Оксана поняла, что Соломонову лучше отвечать, иначе он никогда не отстанет.
— Готовят. Все всегда ее готовят.
— Зачем?
— Традиция такая.
— Вот именно, что традиция! — вскричал Константин Олегович. — Мать ее, традиция! А я ее никогда не готовлю! И не ем! Потому, что это не вкусно! Потому что это вредно! Потому, что никто никогда ее не ест! Потому, что она всегда, подчеркиваю — ВСЕДА — остается не съеденной даже на треть. Она остается на следующий день и сами же хозяева давятся ею, пихают ее себе в рот, лишь бы только не выбрасывать в унитаз, потому что гребанный майонез, мать его, прокисает! А на следующий праздник они будут ее готовить опять! Снова и снова! Потому что кто-то когда-то завел такую традицию. Потому-то все всегда ее готовят, а люди как косяк безмозглых сардин всегда все друг за другом повторяют, вместо того, чтобы включить разум и проанализировать свои действия. Это идиотизм! Такой же идиотизм как отмечать масленицу в самый разгар февраля, когда в европейской части России до климатической весны еще месяца полтора, а в нашем регионе больше двух месяцев. Провожать весну за два месяца до ее окончания? А в заполярье? Там весна оканчивается, когда в Москве уже отцвели одуванчики, но местные все равно сжигают бабу и заедают шашлыки водкой в середине февраля, когда их шашлыки, примерзают к шампурам. При том, что масленица — это вообще языческий праздник, а подавляющее большинство россиян относят себя к православным христианам или мусульманам. К буддистам, иудеям. Но никак ни к древнеславянскому язычеству! Никто даже не знает Перуна и Даждьбога! Зато зачем-то сжигают чучело бабы! Почему? Объясни почему все так происходит?

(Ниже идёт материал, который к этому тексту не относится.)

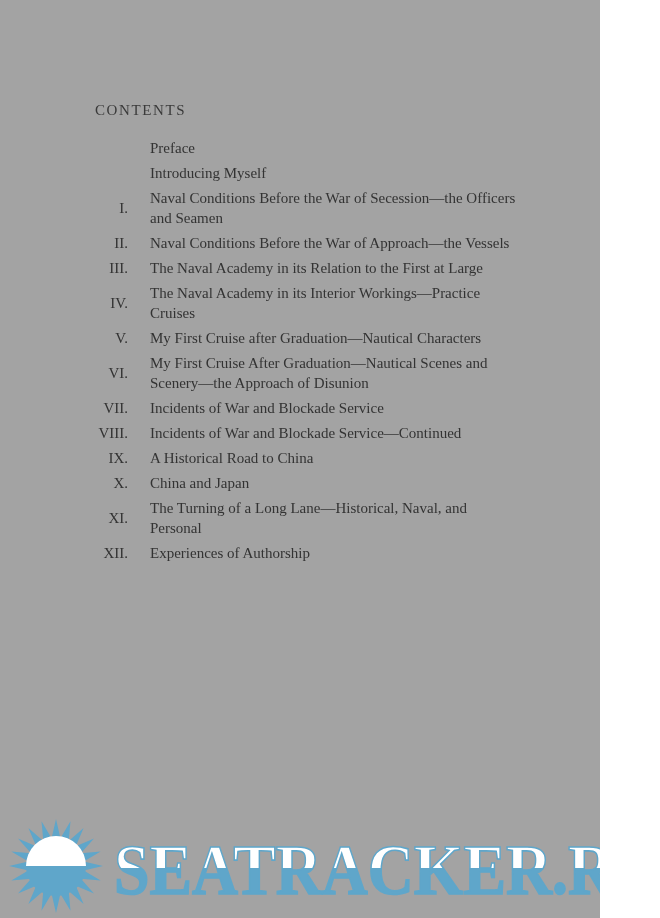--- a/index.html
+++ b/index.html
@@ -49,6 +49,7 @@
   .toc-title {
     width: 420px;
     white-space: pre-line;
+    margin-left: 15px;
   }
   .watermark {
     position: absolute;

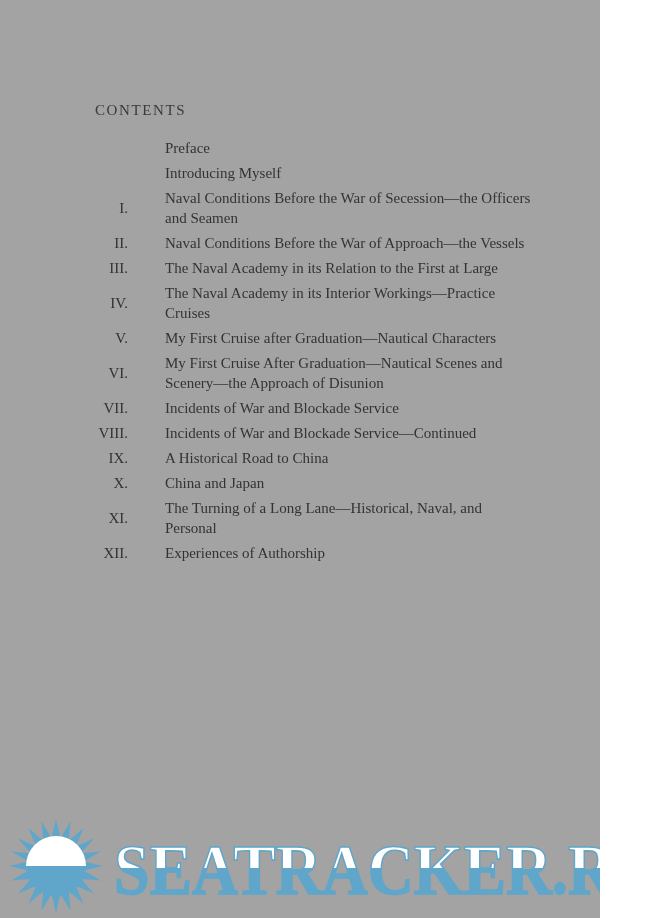--- a/index.html
+++ b/index.html
@@ -93,8 +93,6 @@
       </div>
       <div class="toc-row">
         <div class="toc-num">IV.</div>
-        <div class="toc-title">The Naval Academy in its Interior Workings—Practice
-Cruises</div>
       </div>
       <div class="toc-row">
         <div class="toc-num">V.</div>

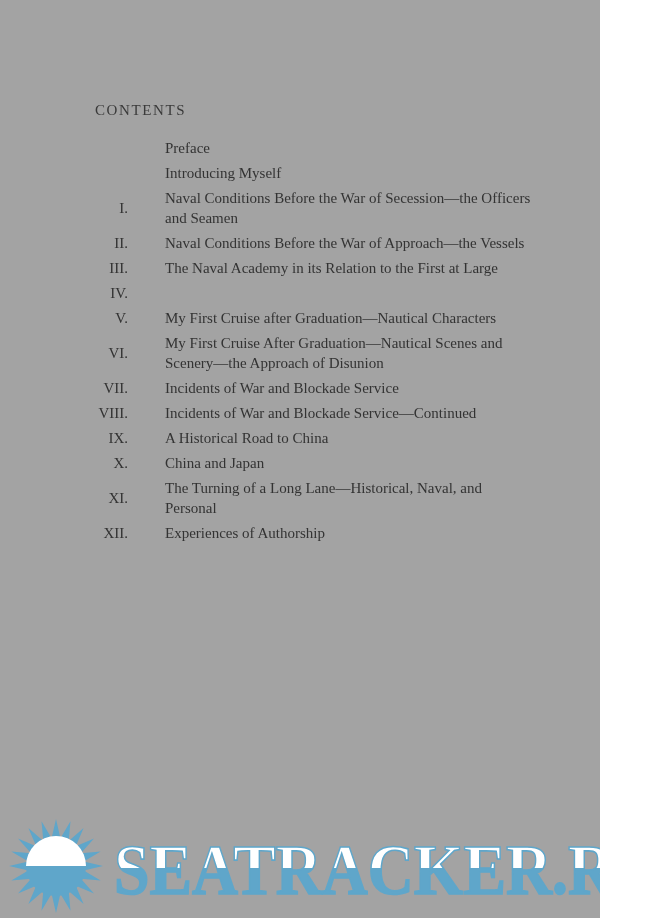--- a/index.html
+++ b/index.html
@@ -104,10 +104,6 @@
 Scenery—the Approach of Disunion</div>
       </div>
       <div class="toc-row">
-        <div class="toc-num">VII.</div>
-        <div class="toc-title">Incidents of War and Blockade Service</div>
-      </div>
-      <div class="toc-row">
         <div class="toc-num">VIII.</div>
         <div class="toc-title">Incidents of War and Blockade Service—Continued</div>
       </div>

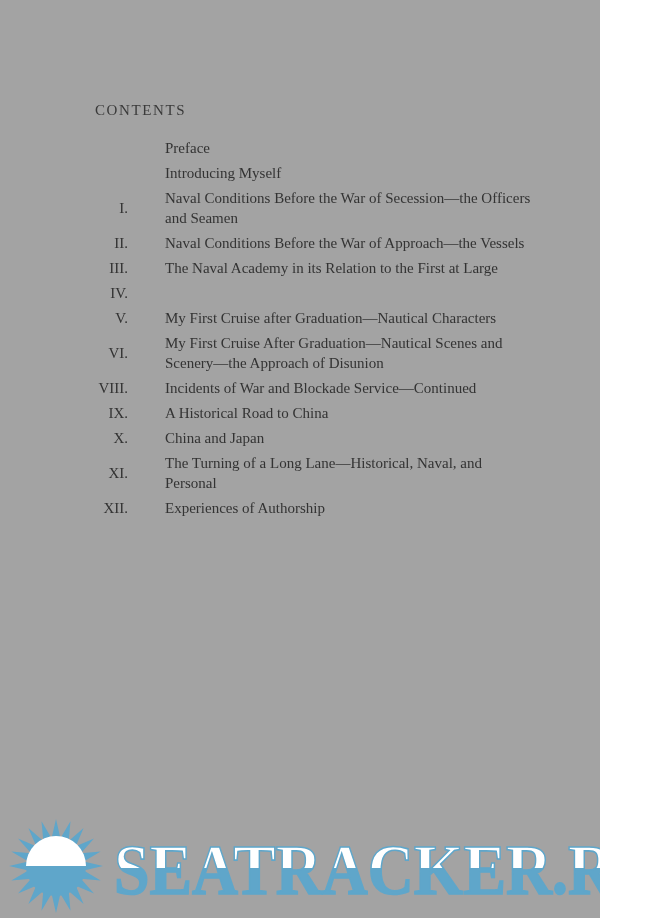--- a/index.html
+++ b/index.html
@@ -120,10 +120,6 @@
         <div class="toc-title">The Turning of a Long Lane—Historical, Naval, and
 Personal</div>
       </div>
-      <div class="toc-row">
-        <div class="toc-num">XII.</div>
-        <div class="toc-title">Experiences of Authorship</div>
-      </div>
     </div>
 
   <div class="watermark">

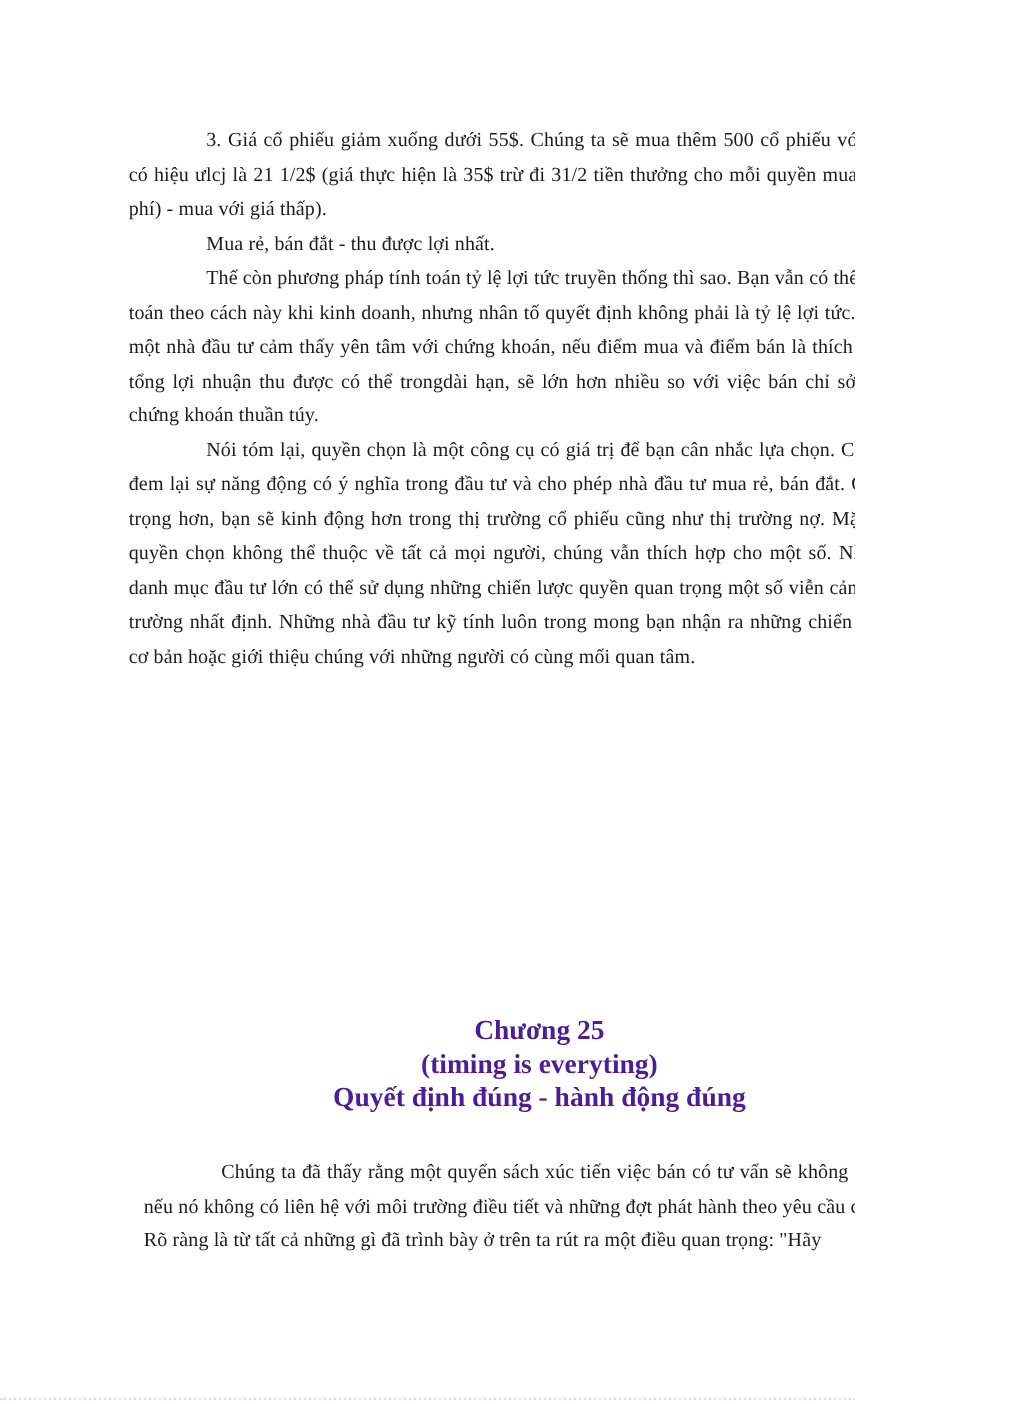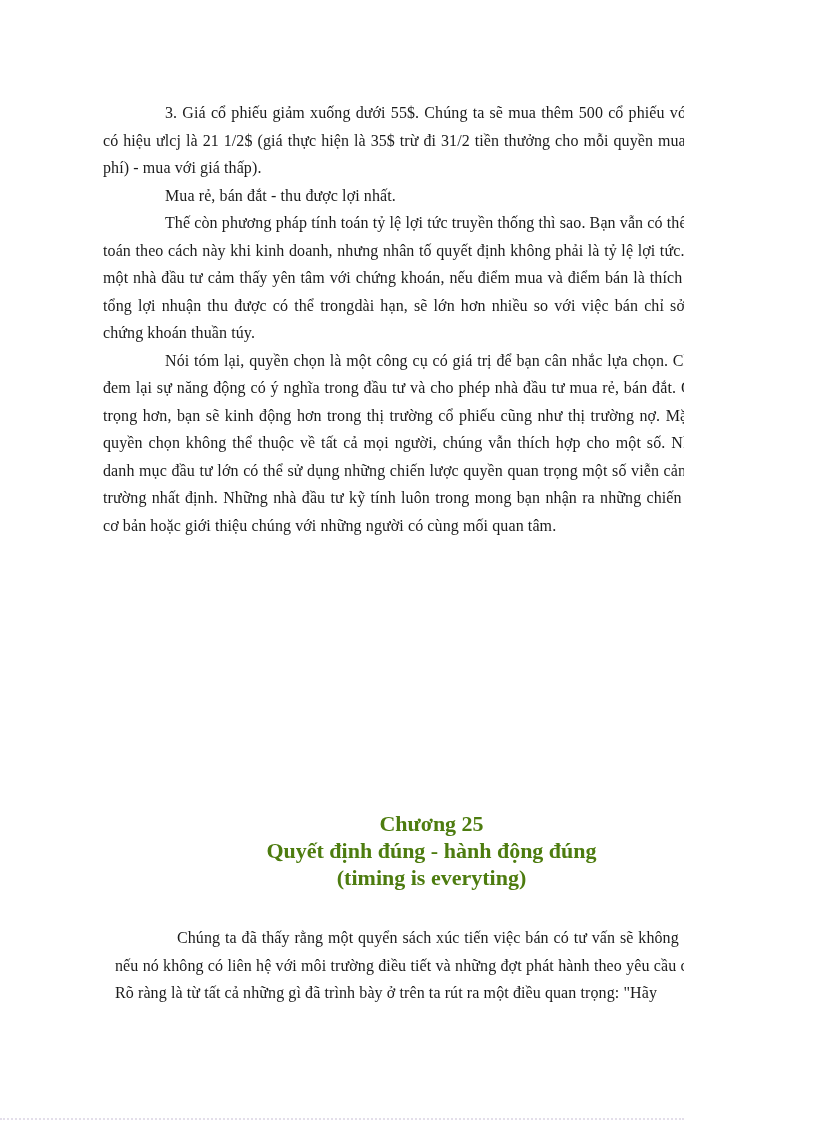--- a/index.html
+++ b/index.html
@@ -72,7 +72,7 @@
     <p>Nói tóm lại, quyền chọn là một công cụ có giá trị để bạn cân nhắc lựa chọn. Chúng đem lại sự năng động có ý nghĩa trong đầu tư và cho phép nhà đầu tư mua rẻ, bán đắt. Quan trọng hơn, bạn sẽ kinh động hơn trong thị trường cổ phiếu cũng như thị trường nợ. Mặc dù quyền chọn không thể thuộc về tất cả mọi người, chúng vẫn thích hợp cho một số. Những danh mục đầu tư lớn có thể sử dụng những chiến lược quyền quan trọng một số viễn cảnh thị trường nhất định. Những nhà đầu tư kỹ tính luôn trong mong bạn nhận ra những chiến lược cơ bản hoặc giới thiệu chúng với những người có cùng mối quan tâm.</p>
   </div>
 
-  <div class="chapter-heading" id="chapterHeading" style="color: #4d7c0f;">
+  <div class="chapter-heading" id="chapterHeading" style="color: #4c1d95;">
     <div>Chương 25</div>
     <div>Quyết định đúng - hành động đúng</div>
     <div>(timing is everyting)</div>

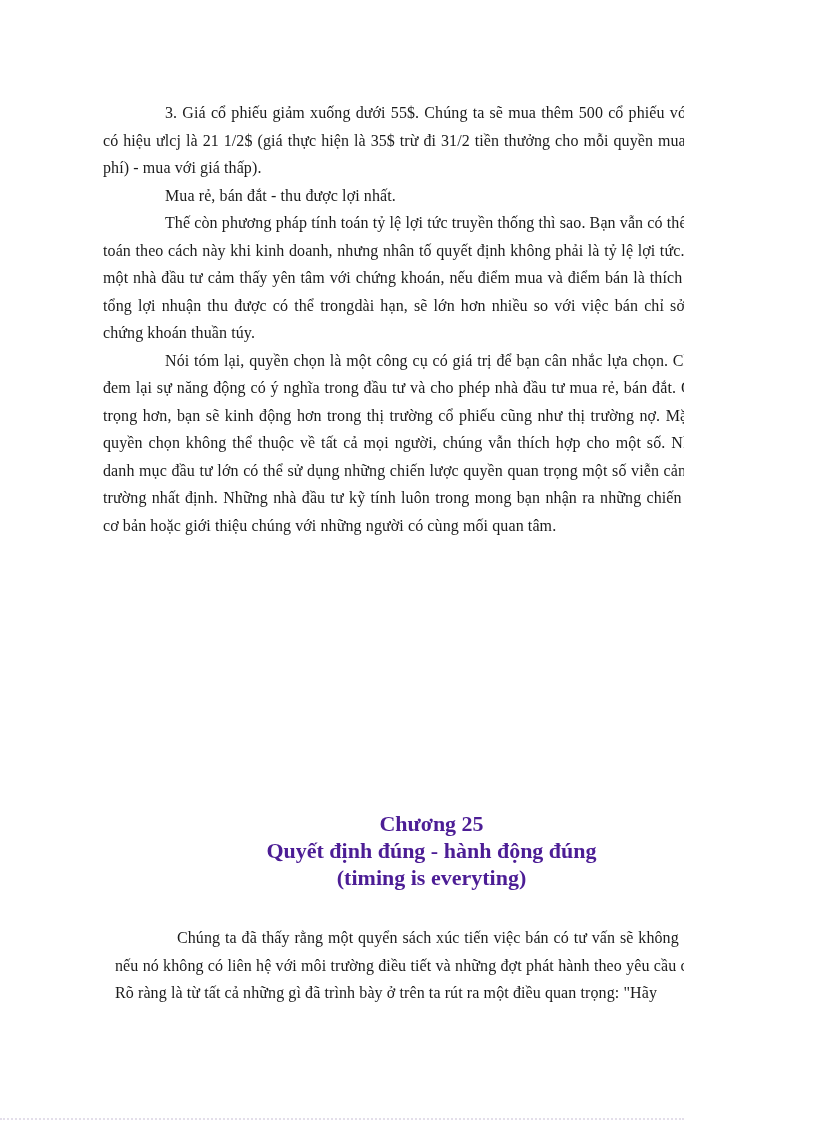--- a/index.html
+++ b/index.html
@@ -74,8 +74,8 @@
 
   <div class="chapter-heading" id="chapterHeading" style="color: #4c1d95;">
     <div>Chương 25</div>
+    <div>(timing is everyting)</div>
     <div>Quyết định đúng - hành động đúng</div>
-    <div>(timing is everyting)</div>
   </div>
 
   <div class="body-block text-after">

Альбер не спорила с тем, что у Соломонова была такая натура — видеть очевидные повседневные странности, которые обычные люди не замечают, но уж больно специфический у него подход к их психоаналитическому разглагольствованию. Из него мог бы получиться прекрасный реформатор, тут Оксана Игоревна, не могла не признать. Но постоянно слушать его бесконечные, начинающиеся очень издалека, лекции было сверх силы обычного человека, к которым она себя старалась причислять. Она посочувствовала цеховым мастерам, которым приходиться общаться с заведующим производством регулярно и достаточно плотно.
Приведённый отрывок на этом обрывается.